*AIM OF THE EXERCISE:* The records below need to come back exactly as they are, pictures omitted.

*RECORDS SUPPLIED:*
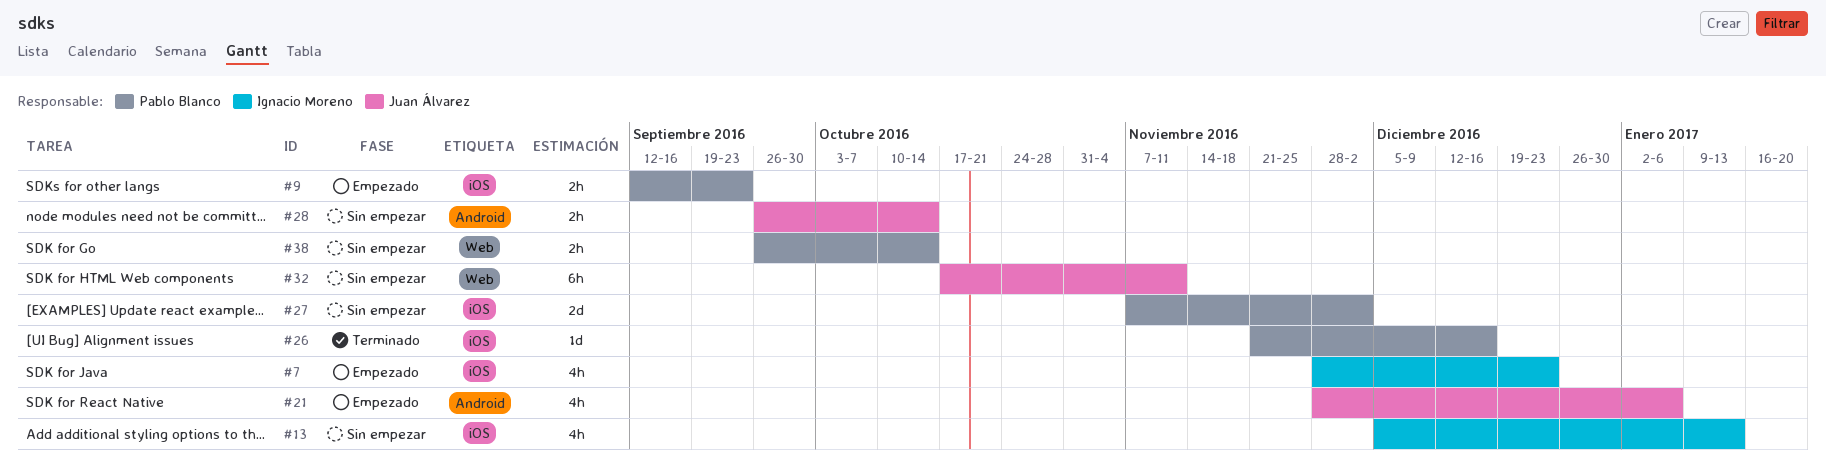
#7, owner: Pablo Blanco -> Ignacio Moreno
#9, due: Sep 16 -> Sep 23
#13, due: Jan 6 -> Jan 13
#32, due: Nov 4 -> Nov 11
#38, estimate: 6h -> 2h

*TASK SOLUTION:*
#7, owner: Pablo Blanco -> Ignacio Moreno
#9, due: Sep 16 -> Sep 23
#13, due: Jan 6 -> Jan 13
#32, due: Nov 4 -> Nov 11
#38, estimate: 6h -> 2h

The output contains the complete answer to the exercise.